I’d guessed, the day John Thomas died, that he had obtained the information about Henry’s father from his own. I’d overheard enough of Ivy’s conversations to recognize just how easily a person could pick up on things they weren’t supposed to know.
“Congressman Wilcox kept files,” Henry said. “On major and minor players in Washington. Not that uncommon, among a certain set.”
My thoughts went to Ivy’s files. Her program. Ivy’s clients could count on her absolute discretion—until and unless something happened to her. If she went off the grid, the program started releasing secrets.
“What is uncommon,” Henry commented, “is that John Thomas had somehow managed to get access to his father’s files. I suspect his father had no idea.”
No wonder John Thomas had paled when I’d threatened to tell the congressman what he was up to. It would have been bad enough if John Thomas’s father had simply let the information slip in front of his son, but if John Thomas had acquired the information without the congressman knowing . . .
That wouldn’t have gone well for John Thomas.
“What other information do you think was in those files?” Vivvie asked, wide-eyed. “I mean . . . are we talking about blackmail material, or BLACKMAIL MATERIAL, all caps?” She punctuated those words with an elaborate gesture.
“If I had to venture a guess,” Henry said, “I would go with the latter.”
BLACKMAIL MATERIAL, all caps. Silence fell over the table. Emilia was the one to break it. “If John Thomas had access to his father’s files,” she said, “then we’re not just talking about him having dirt on Hardwicke students.”
We were talking about Hardwicke parents, about politicians and lobbyists and power players of all stripes. If John Thomas had opened his mouth . . .

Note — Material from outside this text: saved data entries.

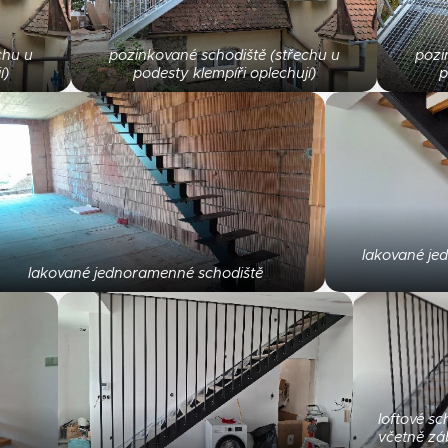
chu u
pozinkované schodiště (střechu u
pozi
í)
podesty klempíři oplechují)
p
lakované je
lakované jednoramenné schodiště
loftové sc
včetně záb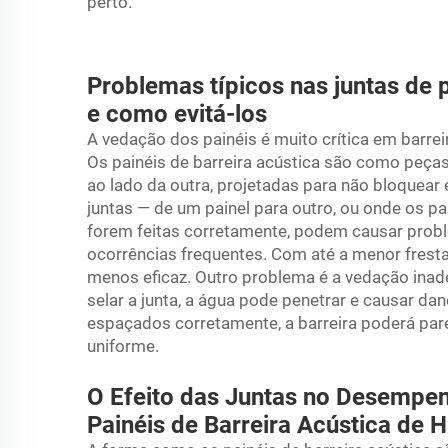
perto.
Problemas típicos nas juntas de 
e como evitá-los
A vedação dos painéis é muito crítica em barrei
Os painéis de barreira acústica são como peça
ao lado da outra, projetadas para não bloquear
juntas — de um painel para outro, ou onde os p
forem feitas corretamente, podem causar prob
ocorrências frequentes. Com até a menor fresta,
menos eficaz. Outro problema é a vedação ina
selar a junta, a água pode penetrar e causar da
espaçados corretamente, a barreira poderá pare
uniforme.
O Efeito das Juntas no Desempen
Painéis de Barreira Acústica de 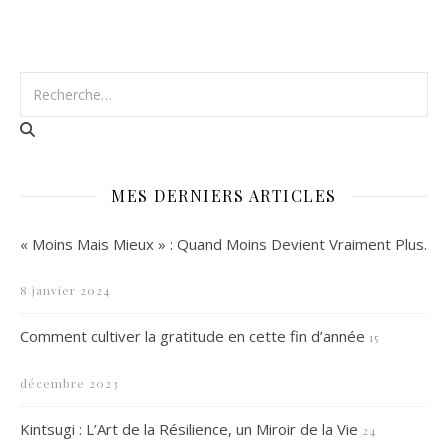
MES DERNIERS ARTICLES
« Moins Mais Mieux » : Quand Moins Devient Vraiment Plus.
8 janvier 2024
Comment cultiver la gratitude en cette fin d’année
15
décembre 2023
Kintsugi : L’Art de la Résilience, un Miroir de la Vie
24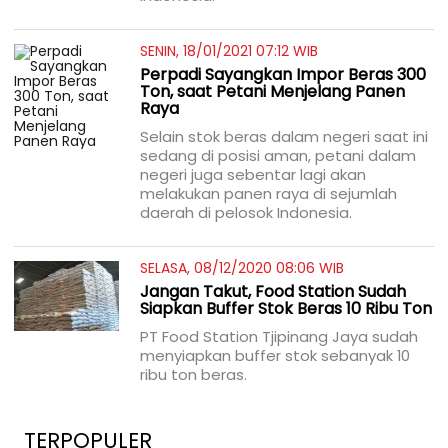
SENIN, 18/01/2021 07:12 WIB
Perpadi Sayangkan Impor Beras 300
Ton, saat Petani Menjelang Panen
Raya
Selain stok beras dalam negeri saat ini
sedang di posisi aman, petani dalam
negeri juga sebentar lagi akan
melakukan panen raya di sejumlah
daerah di pelosok Indonesia.
SELASA, 08/12/2020 08:06 WIB
Jangan Takut, Food Station Sudah
Siapkan Buffer Stok Beras 10 Ribu Ton
PT Food Station Tjipinang Jaya sudah
menyiapkan buffer stok sebanyak 10
ribu ton beras.
TERPOPULER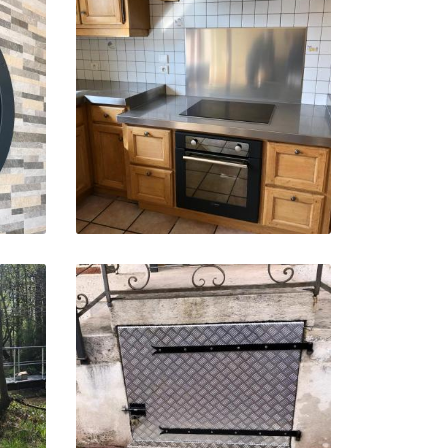
oto
oto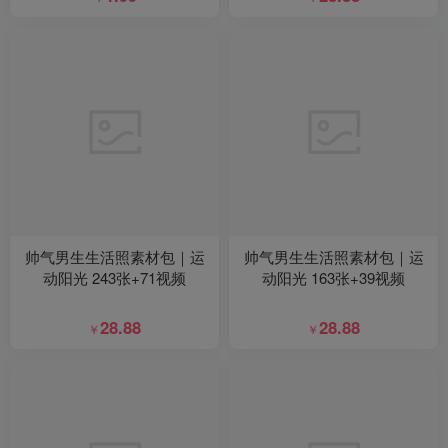
帅气男生生活照素材包｜运
帅气男生生活照素材包｜运
动阳光 243张+71视频
动阳光 163张+39视频
28.88
28.88
￥
￥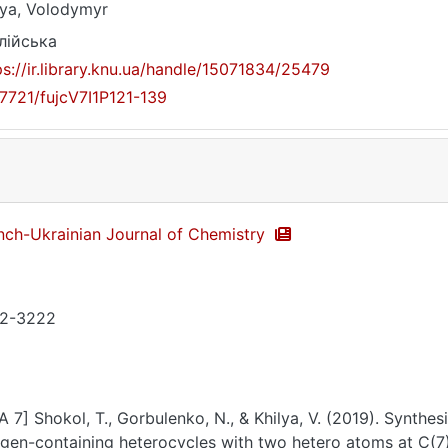
lya, Volodymyr
лійська
ps://ir.library.knu.ua/handle/15071834/25479
17721/fujcV7I1P121-139
nch-Ukrainian Journal of Chemistry
2-3222
A 7] Shokol, T., Gorbulenko, N., & Khilya, V. (2019). Synthe
gen-containing heterocycles with two hetero atoms at C(7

We’re looking for someone with access to Hardwicke, I reminded myself. But I couldn’t help thinking that Ivy had said more than once that Hardwicke was Washington.

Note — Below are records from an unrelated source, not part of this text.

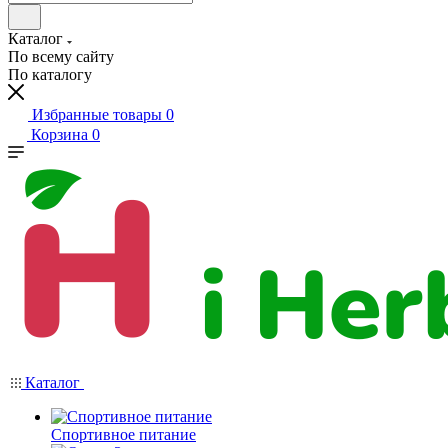
Каталог
По всему сайту
По каталогу
Избранные товары
0
Корзина
0
Каталог
Спортивное питание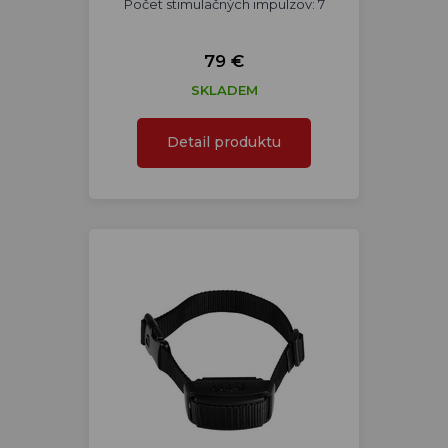
Počet stimulačných impulzov: 7
79 €
SKLADEM
Detail produktu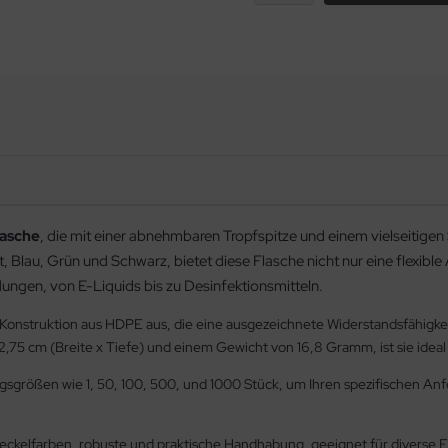
lasche
, die mit einer abnehmbaren Tropfspitze und einem vielseitigen
, Blau, Grün und Schwarz, bietet diese Flasche nicht nur eine flexible
dungen, von E-Liquids bis zu Desinfektionsmitteln.
e Konstruktion aus HDPE aus, die eine ausgezeichnete Widerstandsfähigke
75 cm (Breite x Tiefe) und einem Gewicht von 16,8 Gramm, ist sie ideal
gsgrößen wie 1, 50, 100, 500, und 1000 Stück, um Ihren spezifischen A
eckelfarben, robuste und praktische Handhabung, geeignet für diverse F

And I knew better than most how dangerous this town could be.
CHAPTER 41
“Ashes to ashes, dust to dust.”
John Thomas Wilcox was laid to rest on Saturday morning—less than twelve hours after the party had been busted up. Nearly the entire student body attended the funeral, with their parents in tow. It was a Who’s Who of Washington’s elite, and all I could think was that if John Thomas had read his father’s files, he probably had blackmail material on half the people here.
I wondered if he’d tried to use it.
Beside the open grave, the reverend continued talking, the low hum of his voice assuring us that the Lord worked in unfathomable ways. John Thomas’s family stood a few feet away. His mother was shaking, her shoulders rounded, her body on the verge of crumbling in on itself. Beside her, there were two younger boys: one in his early teens and another who couldn’t have been older than seven or eight.
The congressman stood on the opposite side of the boys, his hands balled into fists at his side. He looked grief-stricken—there was no other word for the lines of sorrow etched into the corners of his eyes and mouth. His whole face looked heavy, like the only thing keeping his skin on his face was the tense set of his jaw.
The congressman is very good at paying attention. John Thomas’s statement—his threat—came back to me, and I thought of the way father and son had interacted in the ballroom that night, the look on John Thomas’s face when Henry had said the word disappointment. Congressman Wilcox might have had a gift for ferreting out the skeletons in other people’s closets, but my gut said that he hadn’t paid attention to his son.